I have had repairs done on alloy wheels that involved major welding but personally I would not never feel 100% happy with welding in the area around the holes, but thats just me.


Mr Whippy - 18/7/13 at 07:05 AM

Sorry didn't make it very clear

I actually mean the cars steel hub flange rather than touch the wheel at all

Now changed the title so it not misleading....

[Edited on 18/7/13 by Mr Whippy]


r1_pete - 18/7/13 at 07:07 AM

I doubt you would find anyone in the welding 'trade' who would do this for you.

Imagine the scenario, should one of the hubs fail and cause an accident..... I certainly would not want to be the welder being asked the inevitable questions.

In the 70s and early 80s it was possible to get alloys plugged and re drilled, but, I'm pretty sure that practice has been outlawed now.

Can't you sell the wheels on and buy something similar to fit the 4 stud car?


britishtrident - 18/7/13 at 07:14 AM

The hub might not actually be steel it could be SG Cast Iron or even sintered.

i have actually encountered hubs made of grey cast iron (no prizes for guessing how I found out) but that was on a boat trailer rubber suspension unit.


daveb666 - 18/7/13 at 07:18 AM

You can get hub adaptors to go from 4 stud to 5 stud off the shelf.


Mr Whippy - 18/7/13 at 07:22 AM

quote:
Originally posted by daveb666
You can get hub adaptors to go from 4 stud to 5 stud off the shelf.


Thanks, Yeah I've seen these too but tbh they look quite scary plus the to PCD's are really close meaning an adaptor would probably not work in this case


ashg - 18/7/13 at 07:47 AM

the hub will most likely be hardened on the bearing surfaces, if you tig it you run the risk of getting it too hot and ruining the surface hardening.

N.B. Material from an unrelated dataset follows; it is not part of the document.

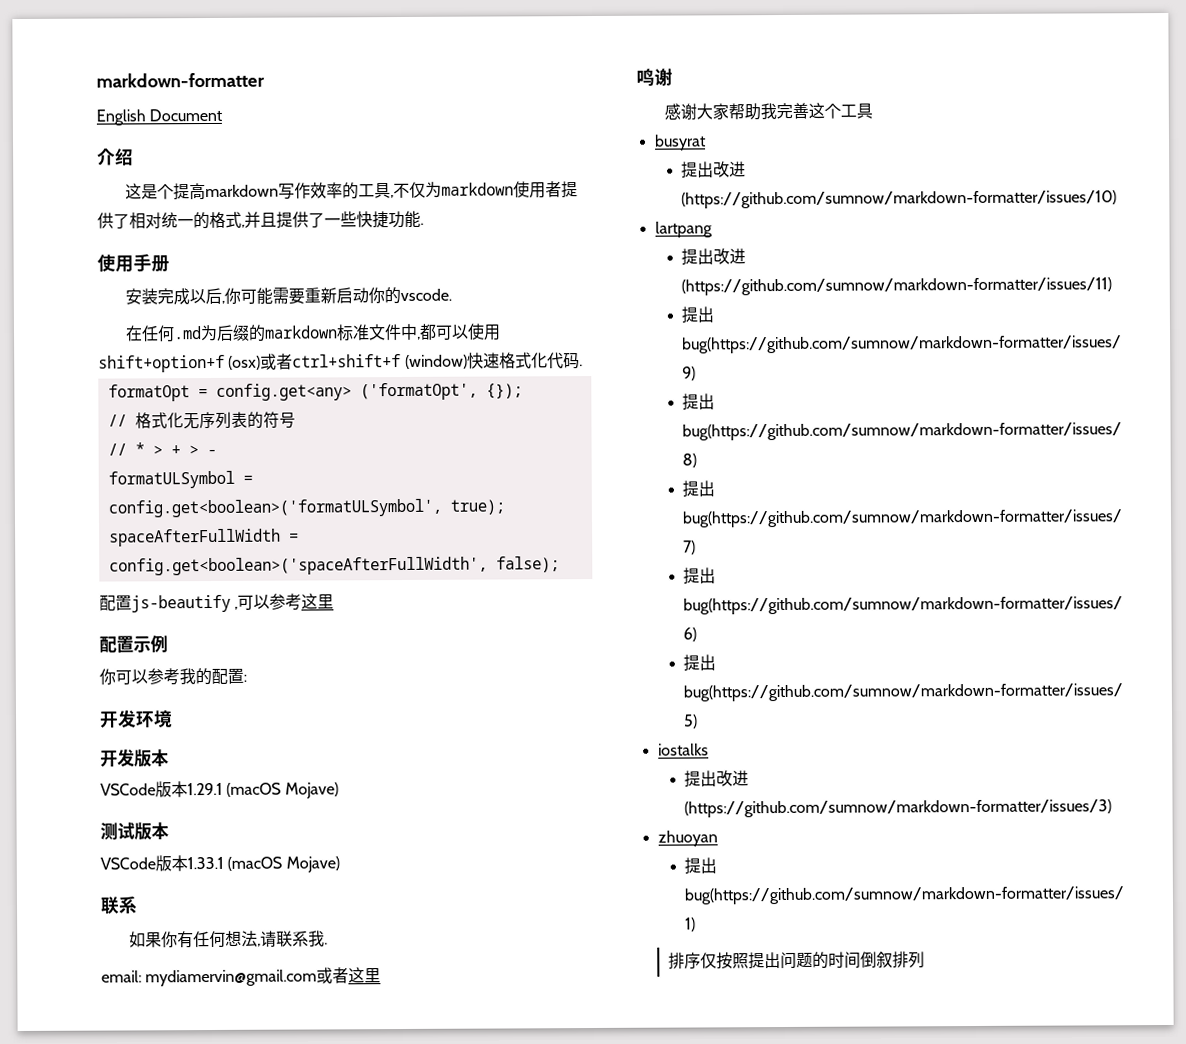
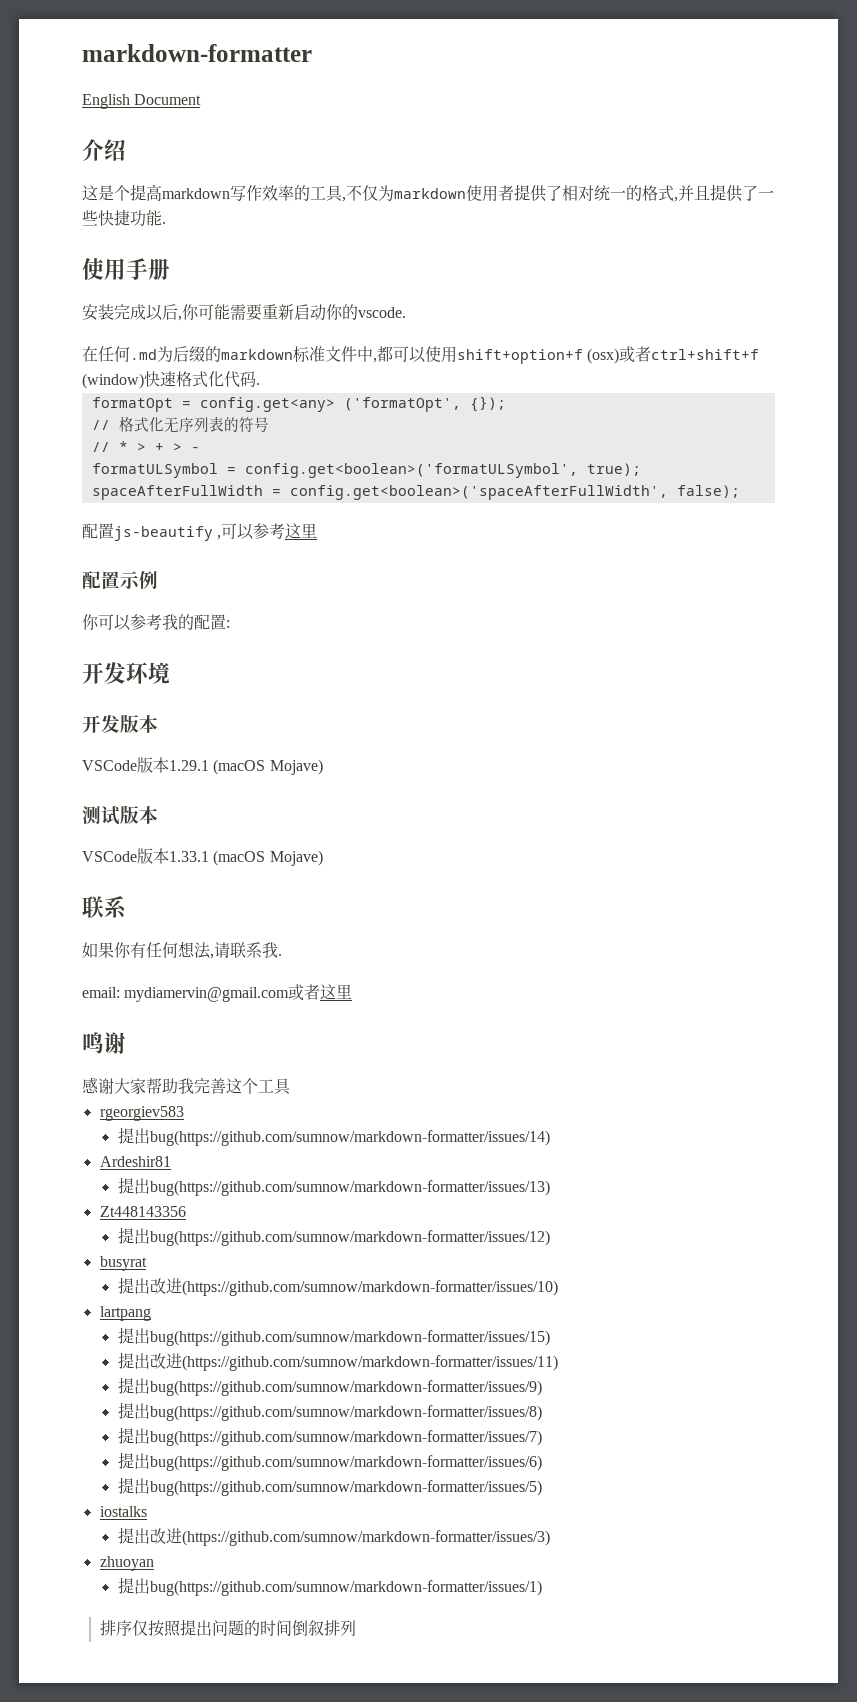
(874, 111) none -> [99,1106,184,1121] [117,1127,550,1146] [99,1156,171,1167] [117,1177,550,1196] [99,1206,186,1217] [117,1227,550,1246] // rgeorgiev583 // 提出bug(https://github.com/sumnow/markdown-formatter/issues/14) // Ardeshir81 // 提出bug(https://github.com/sumnow/markdown-formatter/issues/13) // Zt448143356 // 提出bug(https://github.com/sumnow/markdown-formatter/issues/12)
(713, 229) none -> [117,1327,550,1346] // 提出bug(https://github.com/sumnow/markdown-formatter/issues/15)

loggyboy - 18/7/13 at 08:17 AM

What car is it? were 5 studs avaiable on them from the factory on higher models? or 'sister' models from the same make?
Or can you not source some 4 stud versions of the wheels?

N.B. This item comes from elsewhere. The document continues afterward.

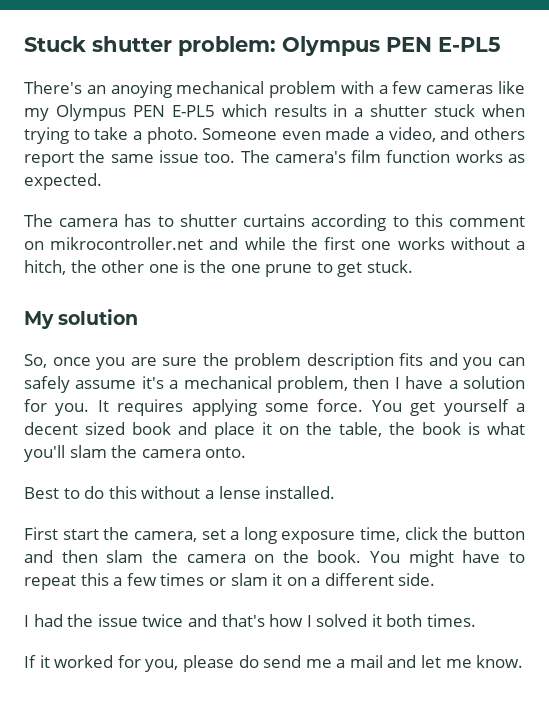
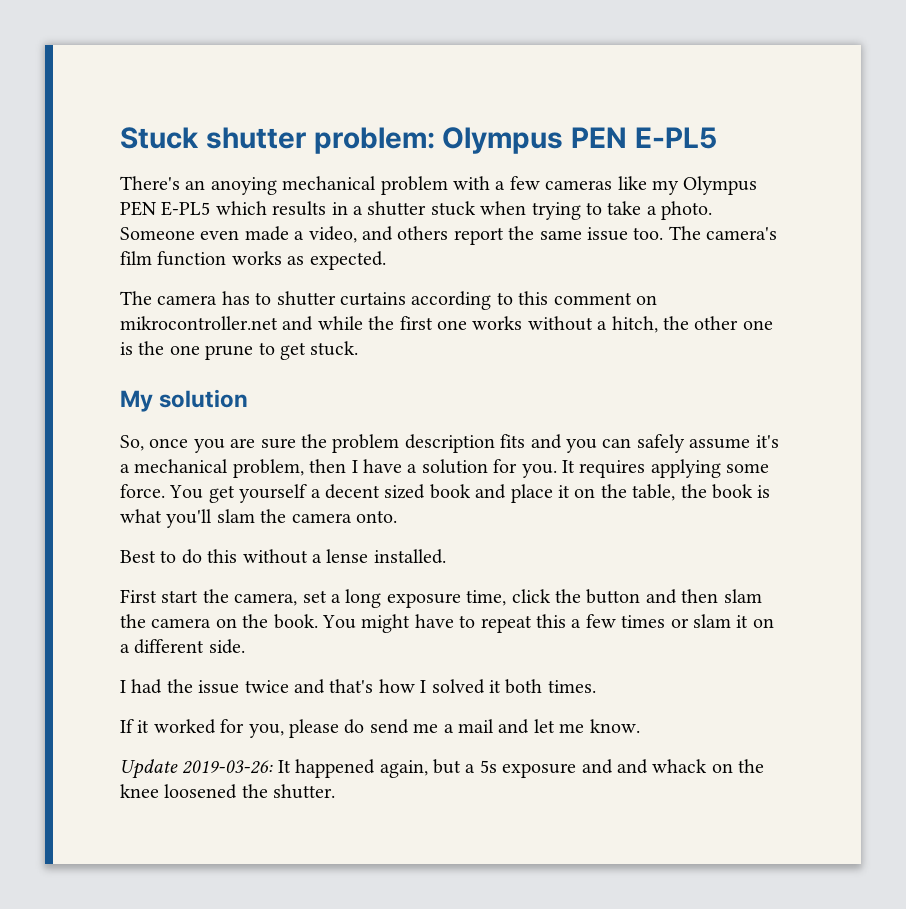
(524, 661) none -> [120,759,765,779] [120,784,336,799] // Update 2019-03-26: It happened again, but a 5s exposure and and whack on the knee loosened the shutter.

MikeRJ - 18/7/13 at 08:35 AM

quote:
Originally posted by Mr Whippy
Thanks, Yeah I've seen these too but tbh they look quite scary plus the to PCD's are really close meaning an adaptor would probably not work in this case


How close are the PCDs?

It sounds like only a small part of one hole will need to be built up with weld, I would have no qualms about this provided the hub is 100% definitely a steel item.

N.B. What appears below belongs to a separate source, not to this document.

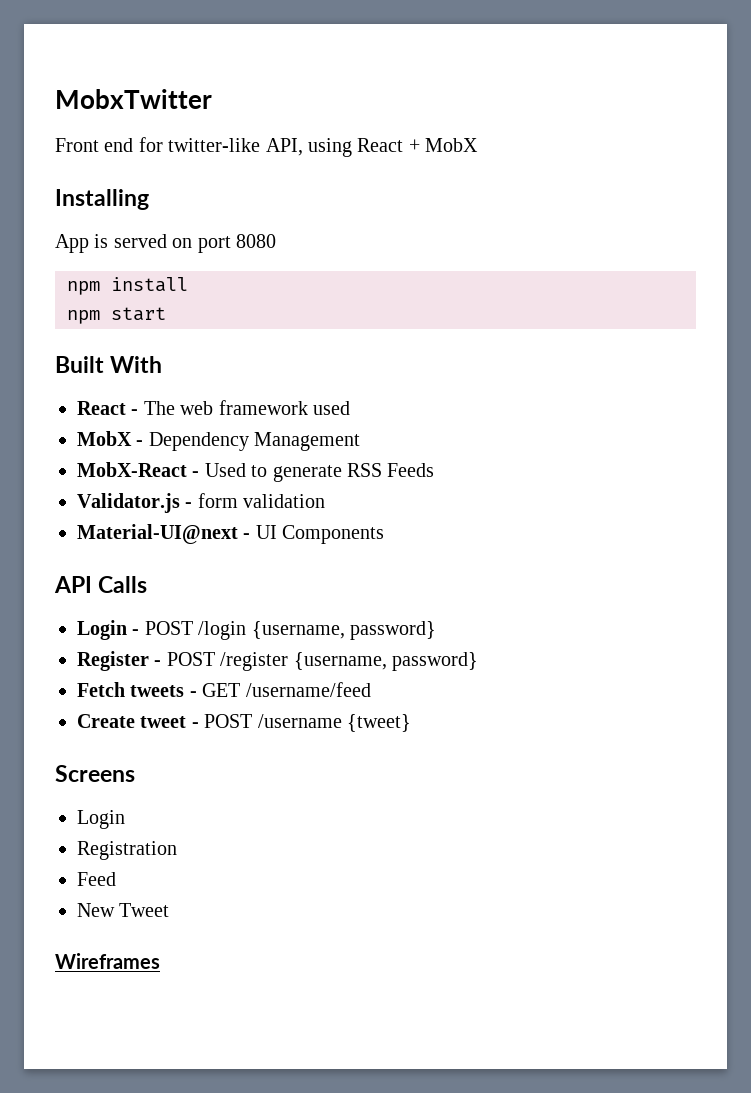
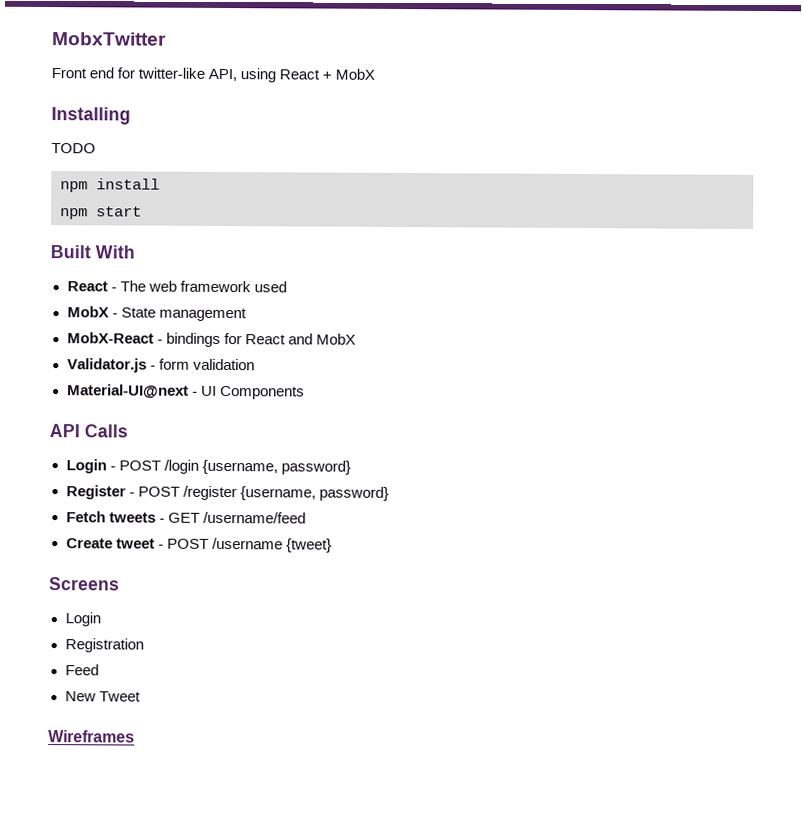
[55,234,276,253] App is served on port 8080 -> [51,143,96,154] TODO
[148,432,361,451] Dependency Management -> [120,307,247,322] State management
[204,463,435,482] Used to generate RSS Feeds -> [165,332,356,347] bindings for React and MobX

Mr Whippy - 18/7/13 at 09:49 AM

Within 5mm, was going to use splined studs rather than threads in the flange


britishtrident - 18/7/13 at 11:44 AM

The Locost test for cast iron is quite rough & ready --- try grinding a non-essential bit of it with a sandng disc if the dust the comes off is horrible sooty black then it is cast iron, if not it is steel.


mcerd1 - 18/7/13 at 12:22 PM

personaly I'd never be 100% happy with them welded and re-drilled - dependign on the style of the hub you might be able to have new flanges made or ones from a similar car 'adjusted' to fit ?

what car is it ?


coyoteboy - 18/7/13 at 12:25 PM

I'd do it if it was steel, with regular inspections at first. However the PCD converting adaptors are perfectly good if you don't trash your geometry when adding 20ish mm to your scrub (i.e. if the offset of the new wheel compensates).